Under federal law, an employee who believes they have been subjected to discrimination in the workplace because of their protected status — race, color, national origin, sex, religion, or disability — must file a complaint with the federal Equal Employment Opportunities Commission (EEOC) within 300 days of the alleged discriminatory action, explains Madden.

“After filing a complaint, the EEOC may request more information from the employee and the employer to determine whether there is any merit to the charge,” Madden says. “The EEOC may assist the parties in trying to resolve the matter, they may decide to file a lawsuit in federal court against the employer to enforce the law, or they may give the employee a Right to Sue letter so the employee can file a lawsuit in federal court themselves.

“In a lawsuit, the employee can seek compensatory damages to make them whole for harms caused by the discrimination, punitive damages, and/or a court order requiring the employer to stop the discriminatory practice, and to work to prevent discrimination in the future.”

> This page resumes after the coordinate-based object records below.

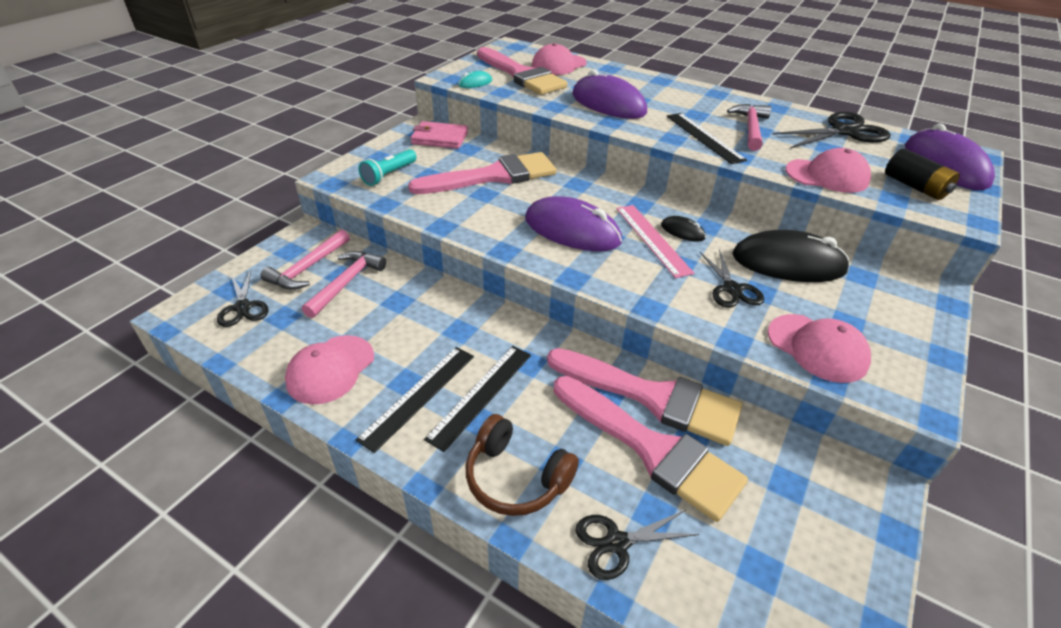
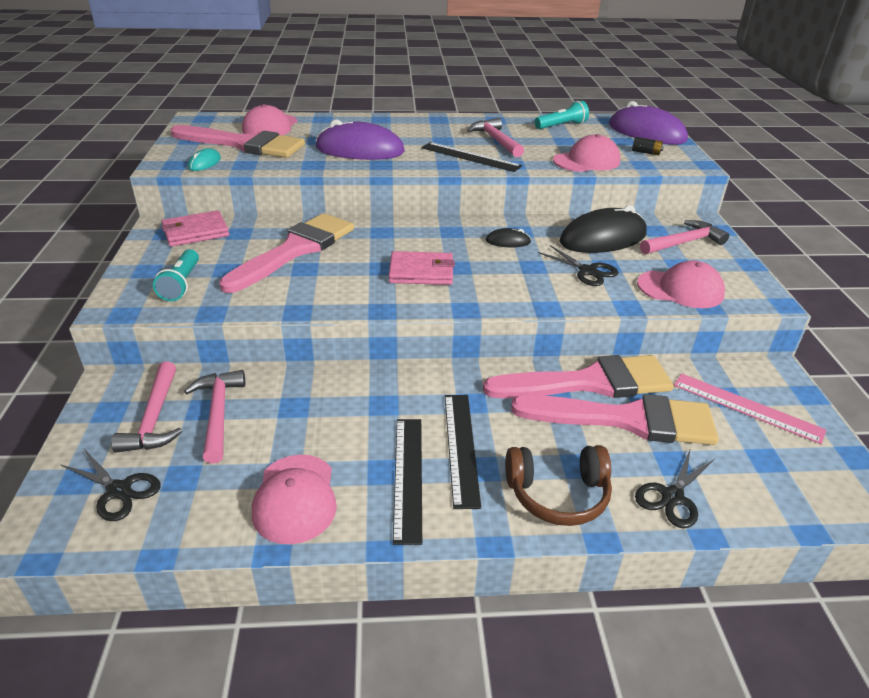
camera: 35 degrees left, 5 degrees down
(572, 230) = (421, 272): purple mouse -> pink wallet
(652, 239) = (492, 256): pink ruler -> pink ruler (747, 407)
(844, 132) = (561, 126): black scissors -> turquoise flashlight
(883, 302) = (684, 242): none -> pink hammer
(915, 187) = (646, 152): black battery -> black battery, size x0.57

Bottom line for the workplace

As a result of the Seventh Circuit Court ruling, employers in Wisconsin must now take into account the additional risks associated with additional damages available to employees under Title VII, says Johanningmeier. However, aside from this consideration, the Hively decision should not have much of an impact on Wisconsin employers because the WFEA already prohibited sexual orientation discrimination.

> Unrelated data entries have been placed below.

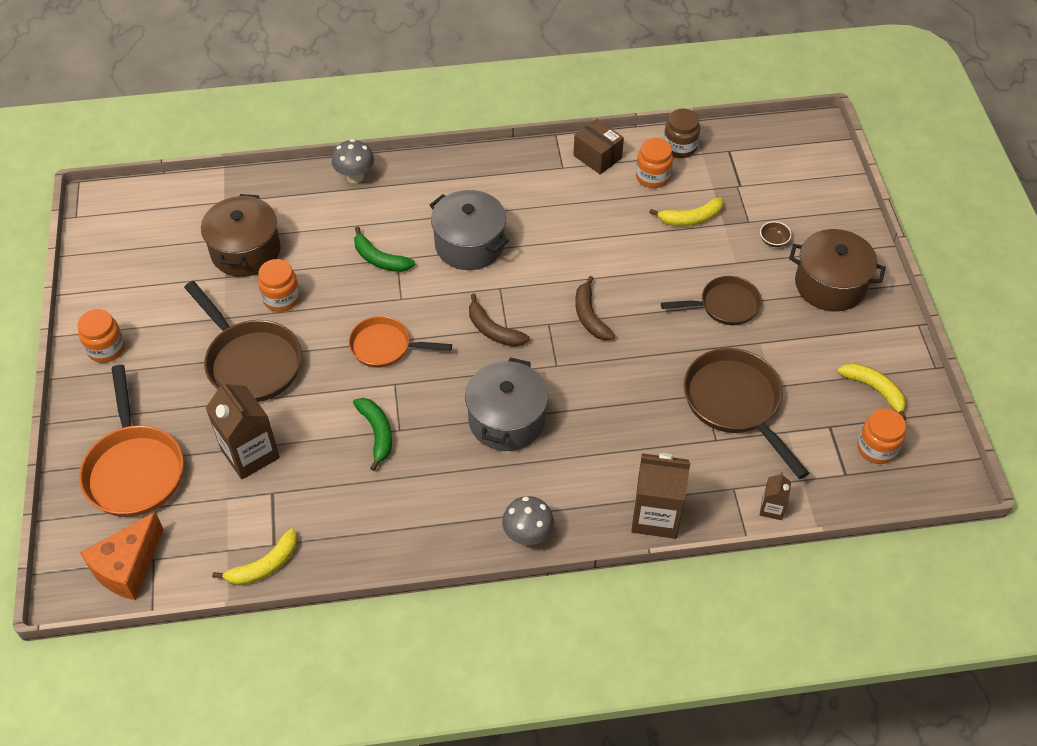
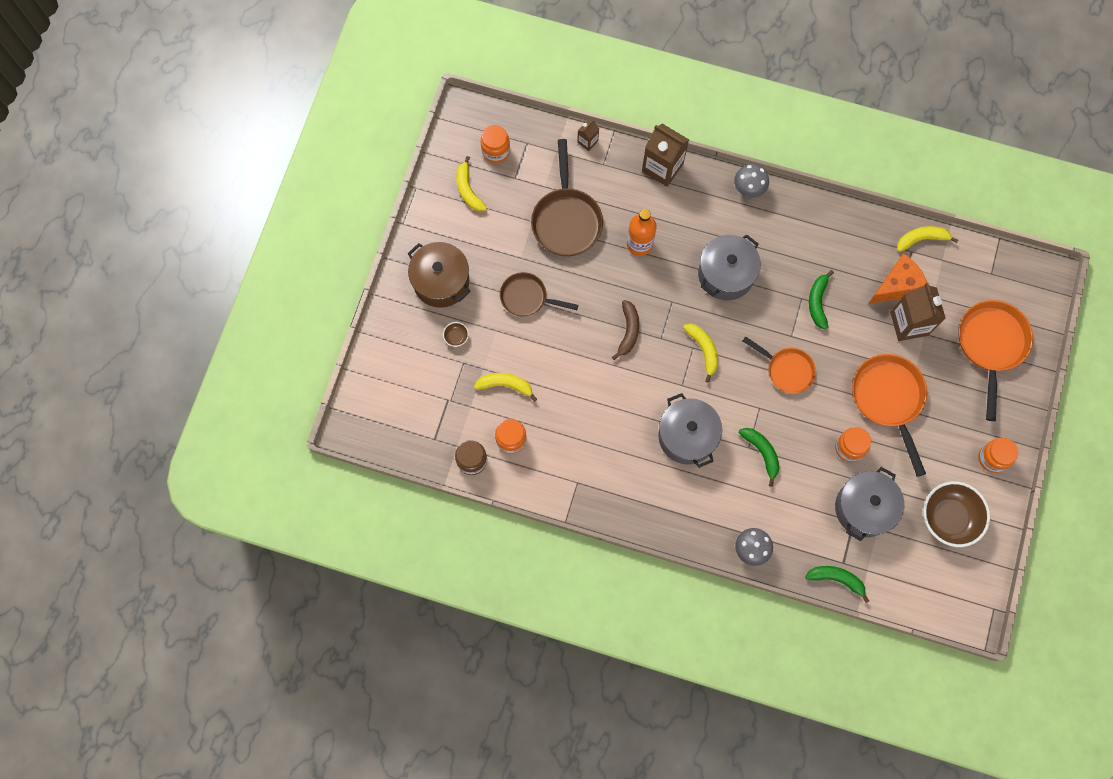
camera: 155 degrees left, 20 degrees up
(127, 567) = (1009, 274): orange cheese -> orange cheese (897, 286)
(145, 275) = (949, 518): none -> brown bowl
(245, 251) = (864, 508): brown pot -> grey pot
(250, 362) = (888, 399): brown pan -> orange pan
(254, 184) = (836, 579): none -> green banana
(493, 330) = (703, 350): brown banana -> yellow banana
(597, 157) = (543, 481): brown box -> none
(631, 412) = (639, 244): none -> orange bottle

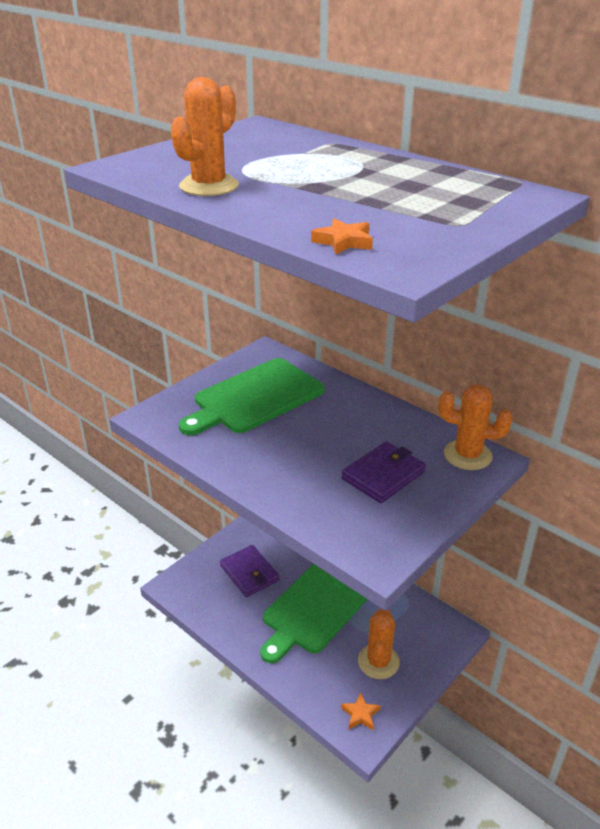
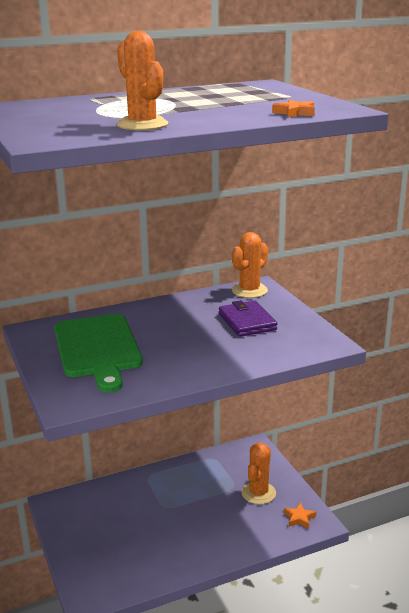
camera: 65 degrees left, 10 degrees down
(249, 573) = (116, 538): purple wallet -> none
(315, 608) = (185, 510): green cutting board -> none
(378, 661) = (258, 493): orange cactus -> orange cactus turned 75 degrees clockwise

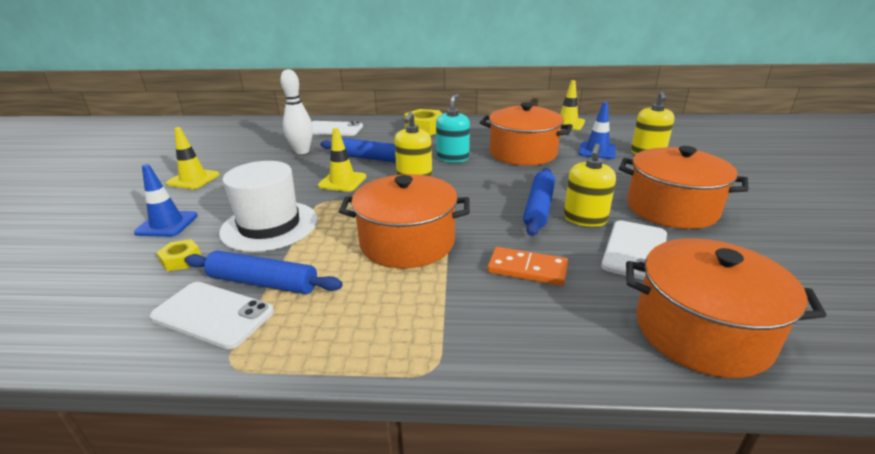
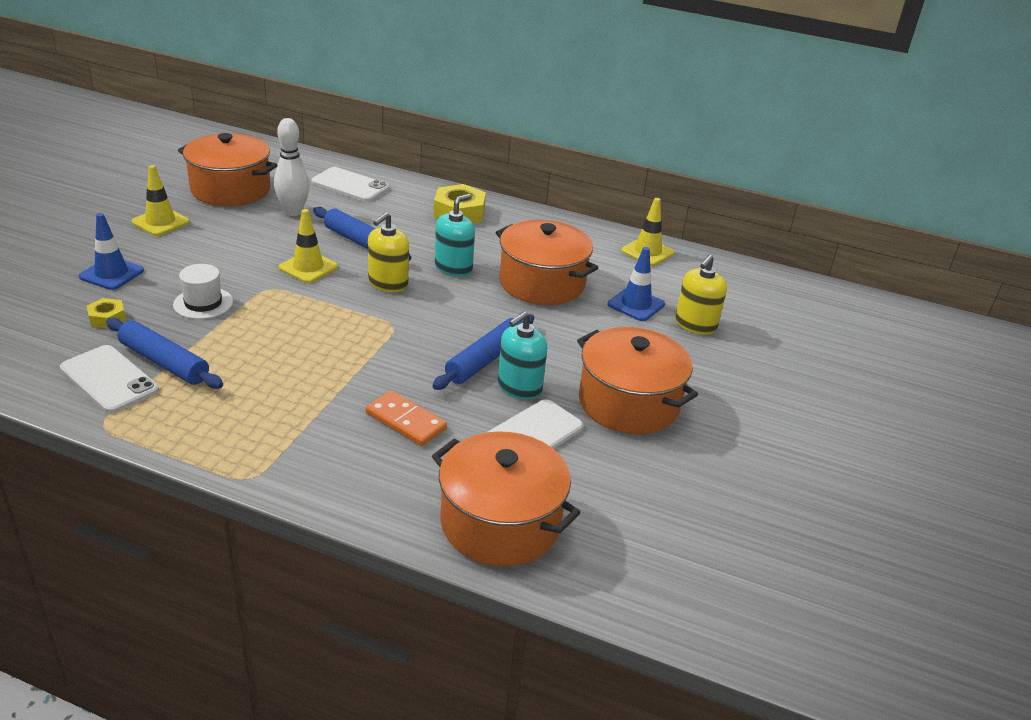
camera: 15 degrees right, 5 degrees up
(269, 226) = (203, 303): white hat -> white hat, size x0.58
(407, 242) = (318, 360): orange pot -> orange pot (230, 189)
(585, 219) = (519, 387): yellow soap dispenser -> turquoise soap dispenser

Under this decision, employers are prohibited from discriminating against either employees or job applicants because of their sexual orientation, in hiring, pay, job assignments, promotions, disciplining, or deciding to terminate an employee, notes Madden.

“There is a common misconception in the general public that the protections of Title VII and similar state laws only apply to minorities,” adds Johanningmeier. “Under Title VII, however, the prohibition against discrimination based on race applies to employees of all races, including Caucasians. Likewise, the prohibition on sex discrimination applies to men, not just women. If sexual orientation remains protected under Title VII, that protection will apply to employees of all sexual orientations, including heterosexual employees.”

“If you believe you may have been subjected to discrimination at work, contact an attorney or a federal or state agency,” advises Madden. “Most employment discrimination claims have a very short window for making a claim, typically 300 days from the date of discrimination.”